Lists of disposable email addresses are a reactionary solution at best. Worse, they only scratch the surface of the problem. Disposables are constantly changing, with new ones appearing and old ones disappearing all the time. It is impractical to rely on a simple list strategy to try and successfully identify a disposable.

A better approach: organic data aggregation

At Service Objects we like to look beyond simple lists. Instead of looking at one list to perform a simple straightforward disposable lookup, we take advantage of our wealth of data and our years of experience to not only dig deeper, but to also cast a wider net. Our email validation service doesn’t just look at lists, it looks at the whole picture as well as the nitty-gritty.

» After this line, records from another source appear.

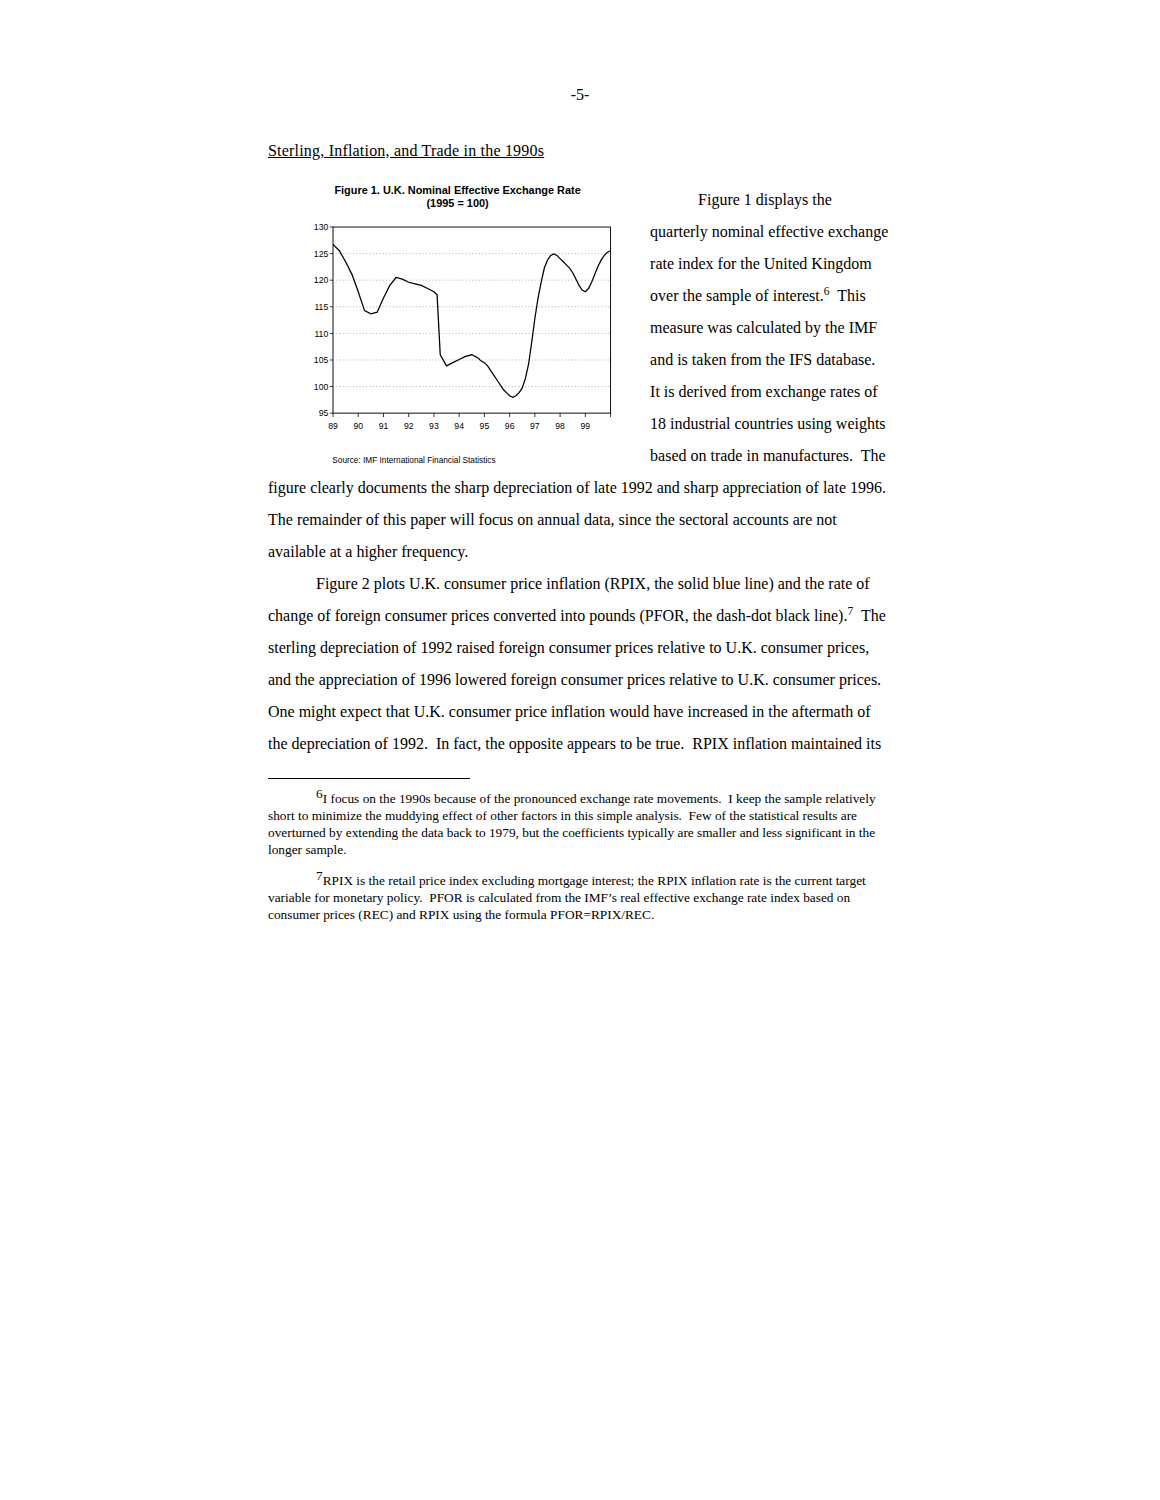-5-
Sterling, Inflation, and Trade in the 1990s
Figure 1. U.K. Nominal Effective Exchange Rate
(1995 = 100)
130 125 120 115 110 105 100 95 89 90 91 92 93 94 95 96 97 98 99
Source: IMF International Financial Statistics
Figure 1 displays the quarterly nominal effective exchange rate index for the United Kingdom over the sample of interest.6 This measure was calculated by the IMF and is taken from the IFS database. It is derived from exchange rates of 18 industrial countries using weights based on trade in manufactures. The figure clearly documents the sharp depreciation of late 1992 and sharp appreciation of late 1996. The remainder of this paper will focus on annual data, since the sectoral accounts are not available at a higher frequency.
Figure 2 plots U.K. consumer price inflation (RPIX, the solid blue line) and the rate of change of foreign consumer prices converted into pounds (PFOR, the dash-dot black line).7 The sterling depreciation of 1992 raised foreign consumer prices relative to U.K. consumer prices, and the appreciation of 1996 lowered foreign consumer prices relative to U.K. consumer prices. One might expect that U.K. consumer price inflation would have increased in the aftermath of the depreciation of 1992. In fact, the opposite appears to be true. RPIX inflation maintained its
6 I focus on the 1990s because of the pronounced exchange rate movements. I keep the sample relatively short to minimize the muddying effect of other factors in this simple analysis. Few of the statistical results are overturned by extending the data back to 1979, but the coefficients typically are smaller and less significant in the longer sample.
7 RPIX is the retail price index excluding mortgage interest; the RPIX inflation rate is the current target variable for monetary policy. PFOR is calculated from the IMF’s real effective exchange rate index based on consumer prices (REC) and RPIX using the formula PFOR=RPIX/REC.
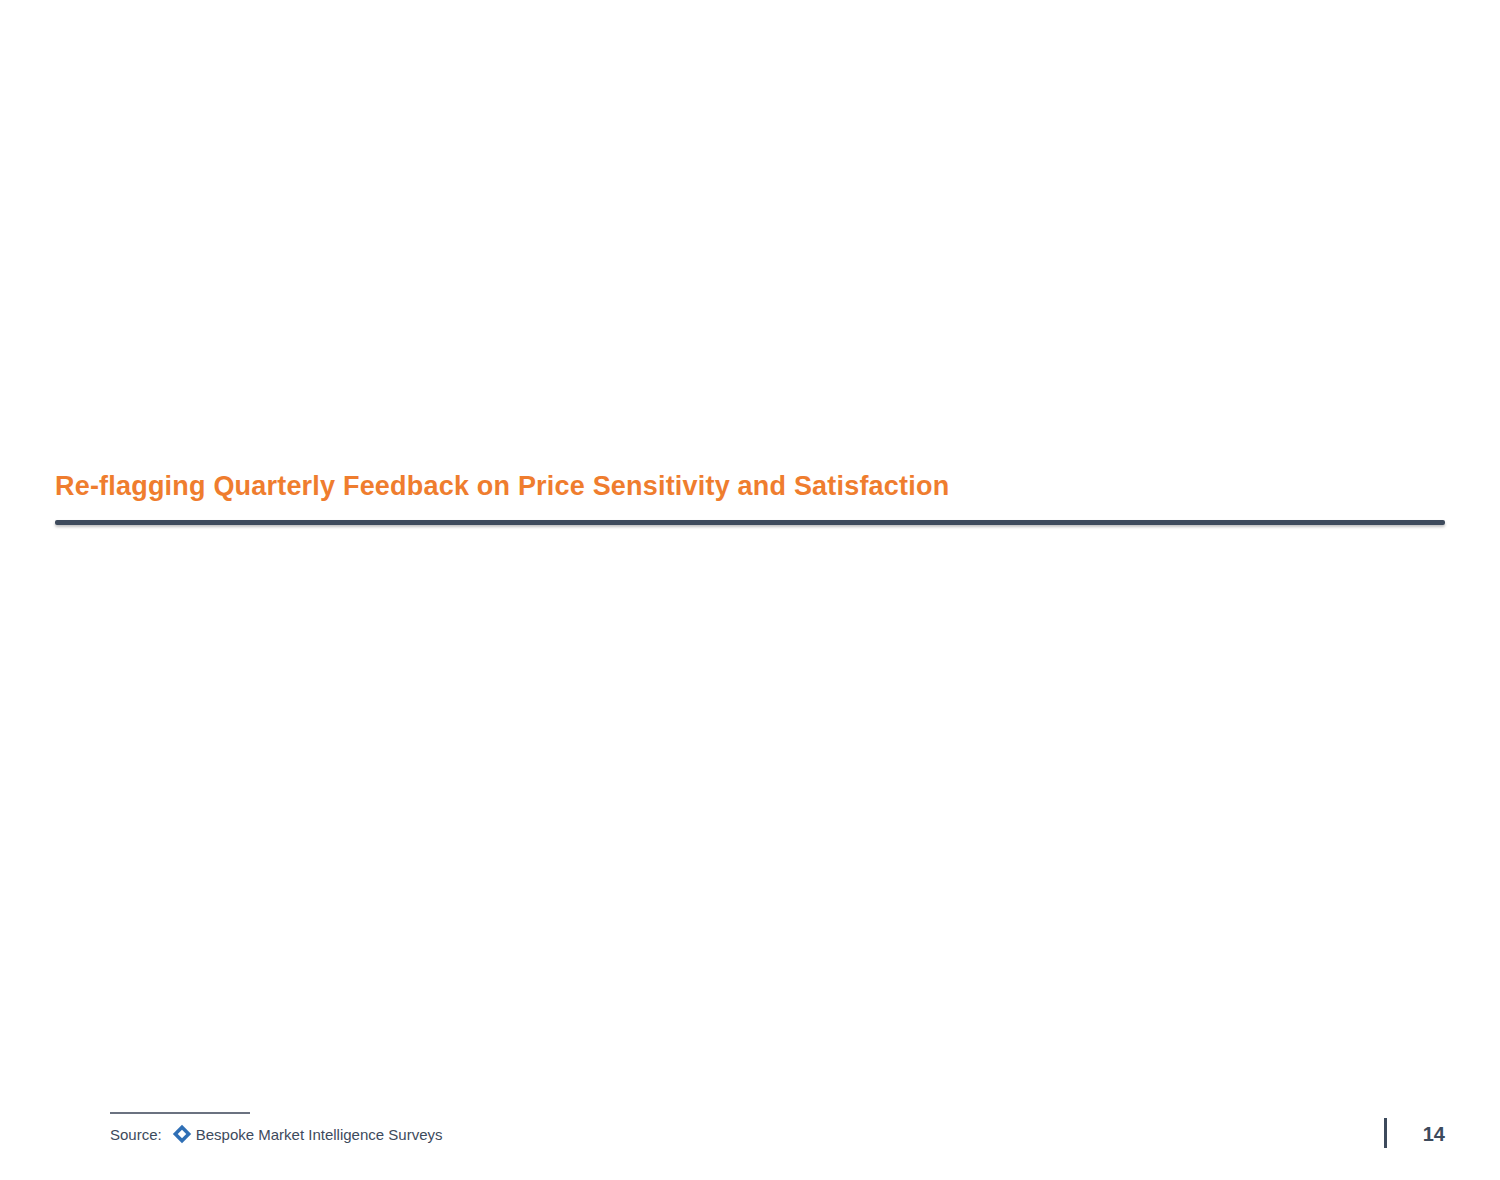Re-flagging Quarterly Feedback on Price Sensitivity and Satisfaction
Source: Bespoke Market Intelligence Surveys
14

We observe various behavior patterns to better identify specific activities and ties to these activities, not just for disposables but for a variety of email types – malicious or otherwise. This allows us to assign values to these activities and even compare them against other activities. Using complex algorithms along with machine learning we can intelligently determine if a value is directly or indirectly related to a particular issue, such as being a disposable address.

As sophisticated as this solution is, note that we won’t always be able to successfully identify a disposable address. Sometimes all the variables don’t match up just right, and sometimes there just isn’t enough data. However, the service will still often be able to identify such email address as being malicious or potentially malicious, in which case you would likely want to reject the email address anyway.

The sophisticated solution

Disposable email addresses are a real headache for businesses and marketers. As with most things regarding email addresses, they are a much more complicated problem than one would normally think. A problem that requires more than a simple list as a solution. They call for a sophisticated solution.

Our DOTS Email Address Validation service keeps tabs on millions of domains. It monitors various behavior patterns and leverages multiple sets of data. As domains and data continue to grow, so does the service – becoming smarter and better. The service can adapt to the constantly changing disposables, making it better suited to identify them as they pop up. Not because it’s trying to keep up with them, but because it’s anticipating them.